At one time in history, Berlin constituted the focal point of thermonuclear perils, with both the United States and the Soviet Union prepared to employ nuclear munitions in defending their nonnuclear forces in and around that heavily guarded city. Today, Taiwan is coming to play that role, with Washington and Beijing adopting uncompromising positions on the island’s status and preparing to buttress their claims with ostentatious displays of conventional and nuclear firepower. As a result, we could soon face a severe nuclear crisis for the first time since the end of the Cold War.

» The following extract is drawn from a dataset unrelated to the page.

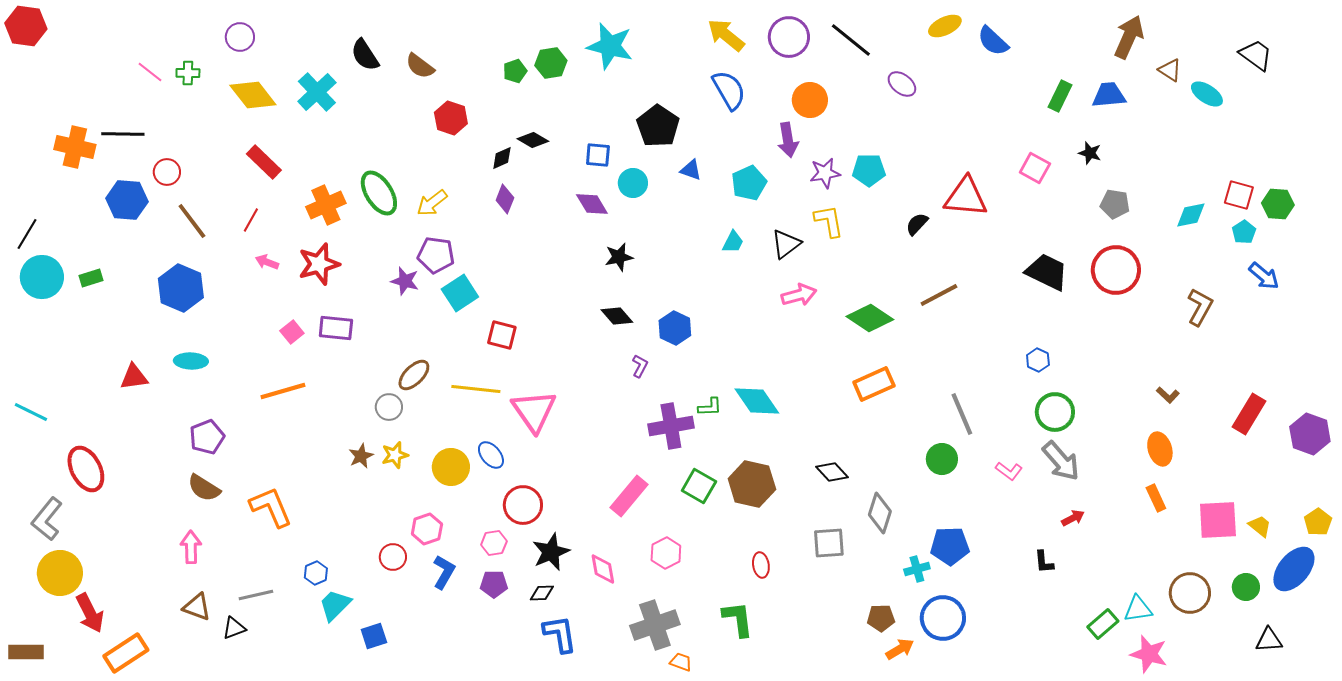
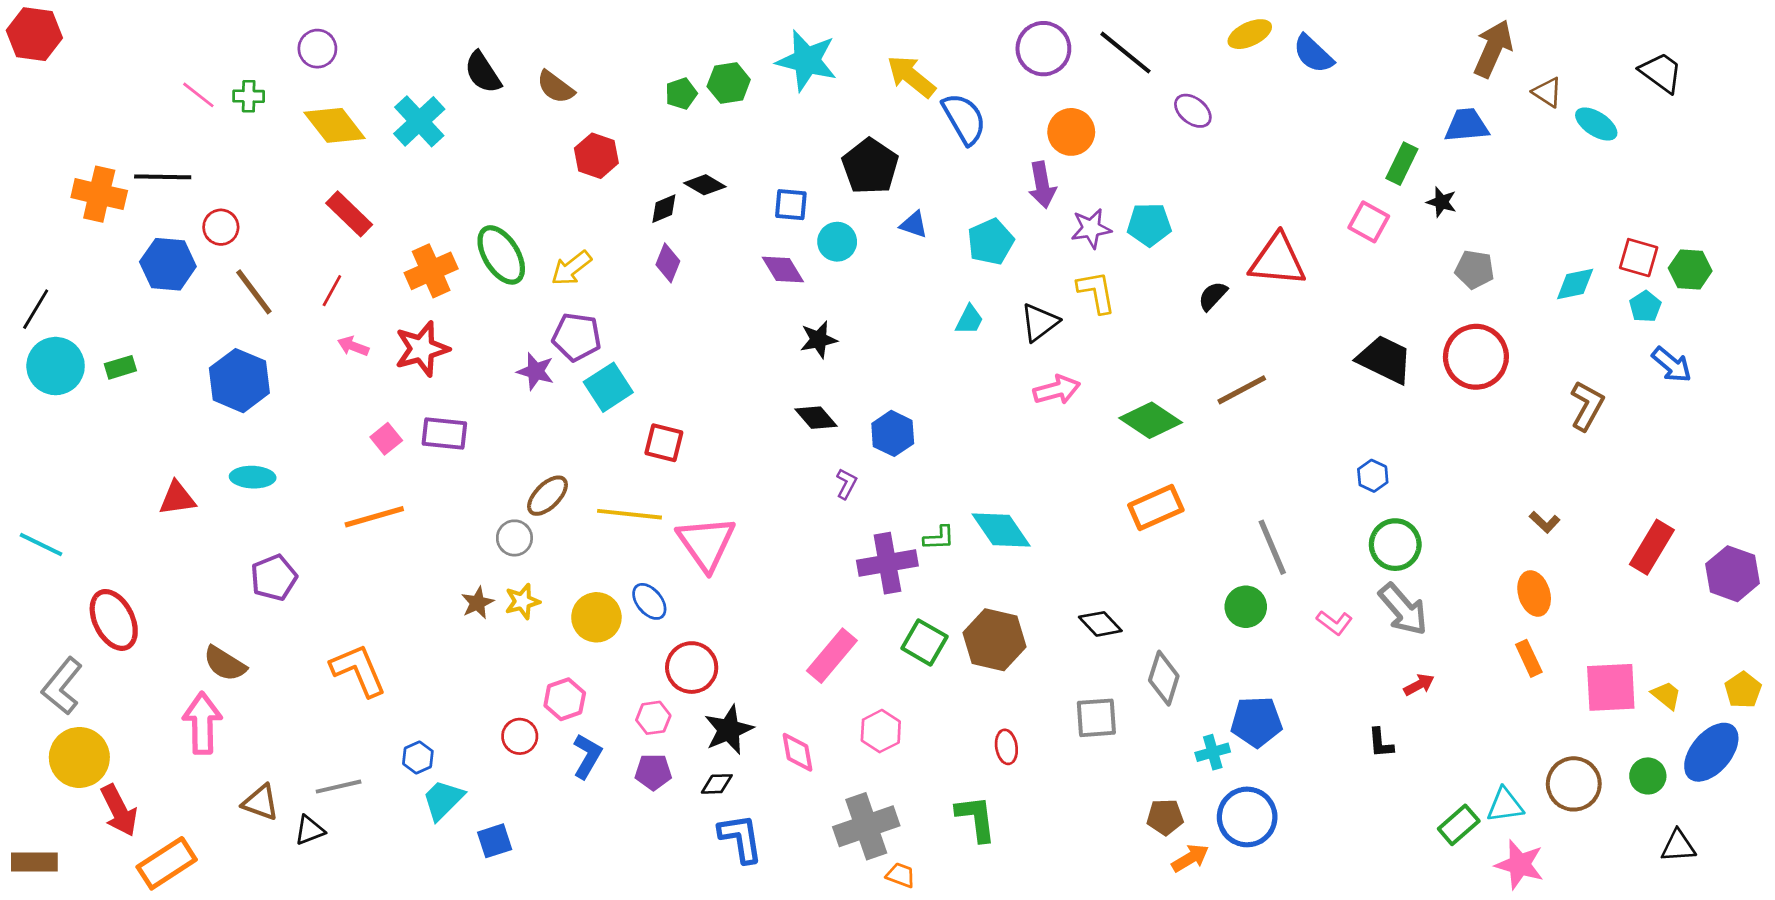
yellow arrow: (726, 35) -> (911, 76), moved
green rectangle: (1060, 96) -> (1402, 164), moved
brown semicircle: (204, 488) -> (225, 664), moved
pink arrow: (191, 547) -> (202, 723), moved, size x1.4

To avert such a crisis and reduce the danger of war, policy-makers in all three capitals—Washington, Beijing, and Taipei—must take steps to stabilize cross-Strait relations and eliminate potential flash points. This is a complex agenda and involves many components, but, at the very least, it must include efforts to minimize the risk of unintended escalation through the adoption of mutual limits on the scale of military maneuvers in contested areas and rules governing the allowable distance between ships and planes of the contending sides. To further reduce the risk of miscalculation, the use of dual-capable aircraft, such as B-1, B-52, and H-6 bombers, should be prohibited in such exercises.
Ultimately, the resolution of the Taiwan issue will have to be determined by the Taiwanese people themselves, in consultation with their counterparts on the mainland. From a peacemaking perspective, the ideal solution would be one in which Taiwan acknowledges some sort of association with the mainland while retaining its existing political system, and China pledges to honor the arrangement and eschew the use of force to alter it. This will require arduous negotiations between Taiwanese and Chinese officials, but it should be possible to hammer out a “win-win” outcome in which both sides achieve their basic objectives. Once this has occurred, the United States could scale back its military presence in the Western Pacific and refrain from aggressive military maneuvers there.
In the hope that such an outcome can someday be achieved, progressive activists should call on the president and their representatives in Congress to oppose any change in the One China policy governing Taiwan and foreswear any guaranties of automatic US military intervention in the event that Taiwanese leaders take impetuous moves that could risk a Chinese military response.